##### INPUT MATERIAL

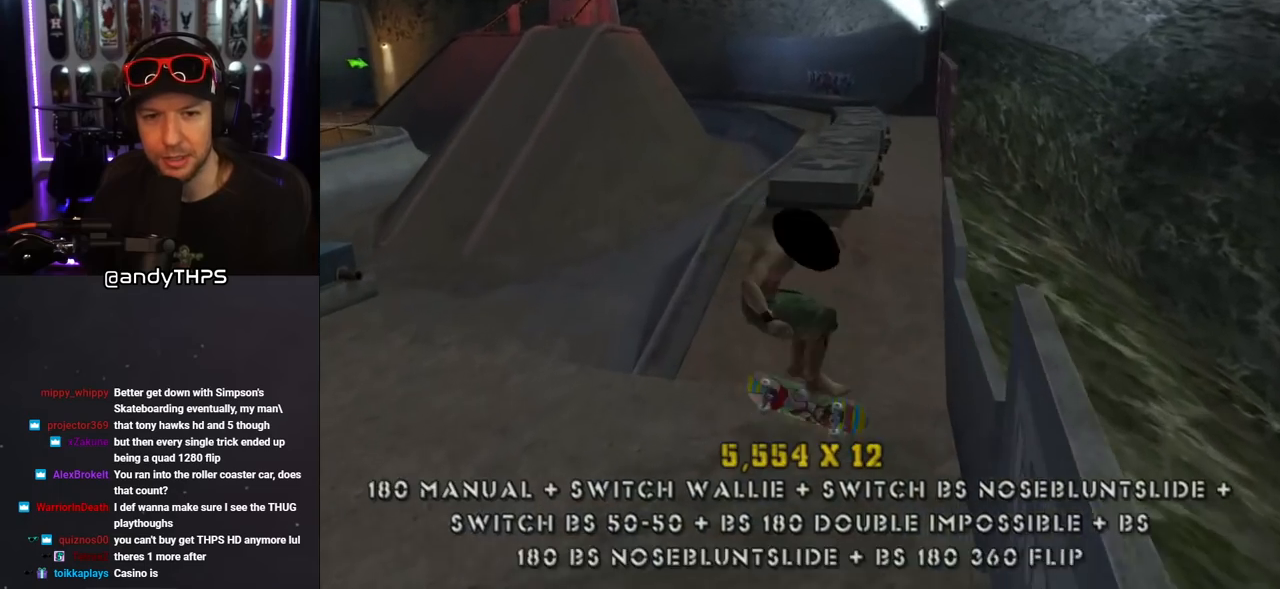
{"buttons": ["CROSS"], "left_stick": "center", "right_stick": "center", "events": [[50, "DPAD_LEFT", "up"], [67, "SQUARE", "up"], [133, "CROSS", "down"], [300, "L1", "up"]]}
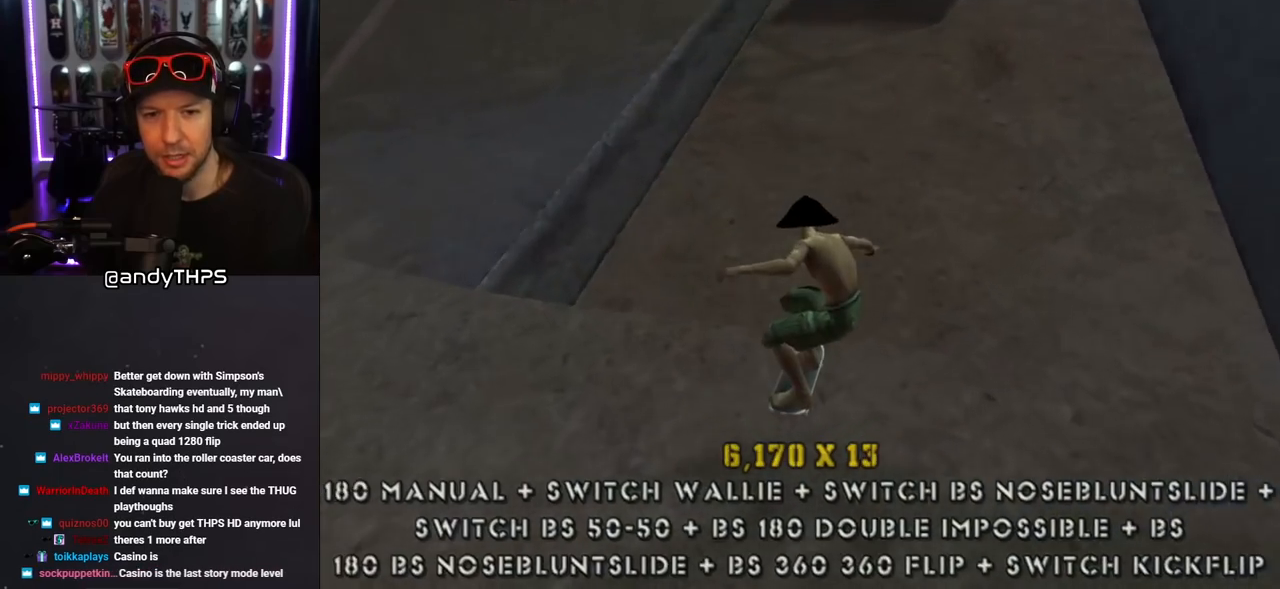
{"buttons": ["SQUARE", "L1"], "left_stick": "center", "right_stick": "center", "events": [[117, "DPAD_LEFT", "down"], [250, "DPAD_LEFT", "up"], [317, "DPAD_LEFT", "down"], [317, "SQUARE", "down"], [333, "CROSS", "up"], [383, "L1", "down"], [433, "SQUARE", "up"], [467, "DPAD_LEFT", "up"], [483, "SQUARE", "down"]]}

##########
##### INPUT MATERIAL

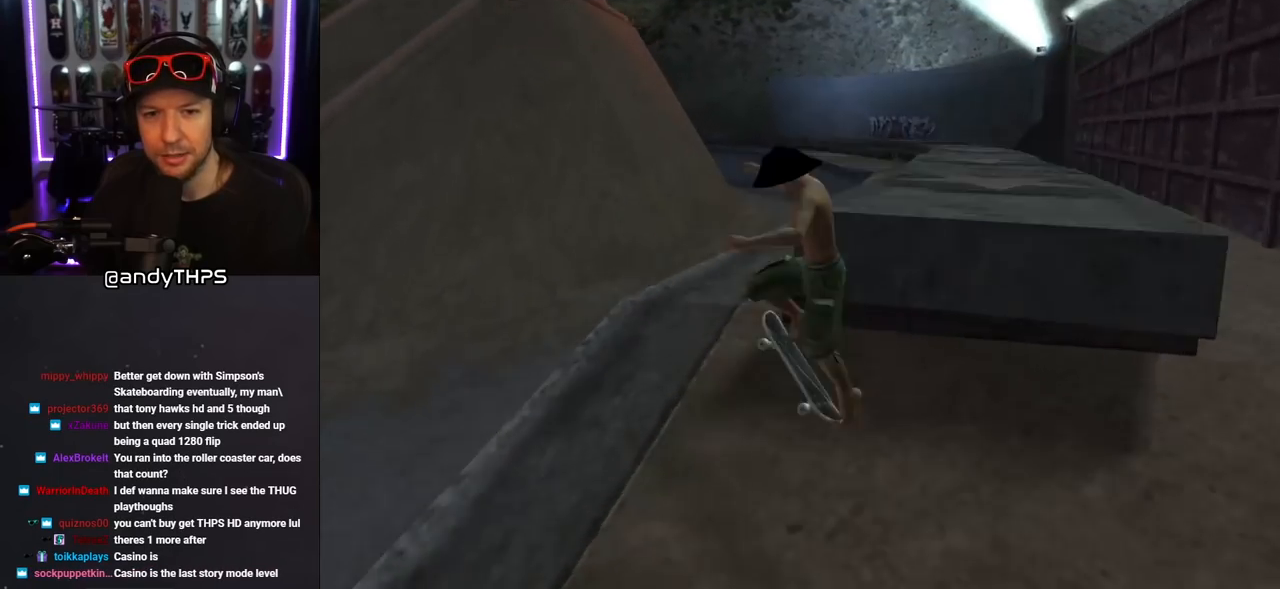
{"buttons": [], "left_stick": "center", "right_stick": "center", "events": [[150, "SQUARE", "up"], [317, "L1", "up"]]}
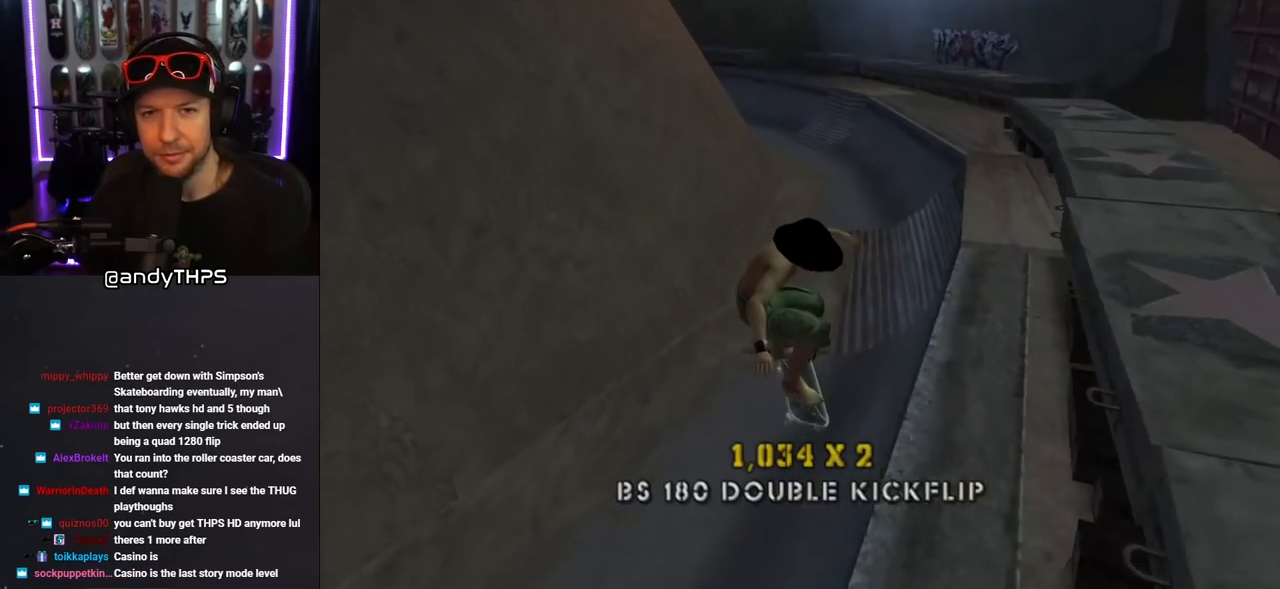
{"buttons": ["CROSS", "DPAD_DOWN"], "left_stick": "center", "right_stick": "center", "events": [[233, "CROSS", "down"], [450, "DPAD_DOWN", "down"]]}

##########

**WORK TASK:** Number of lines containing "SQUARE" in the material above: give that number alone.

**RESPONSE TO THE EXERCISE:** 3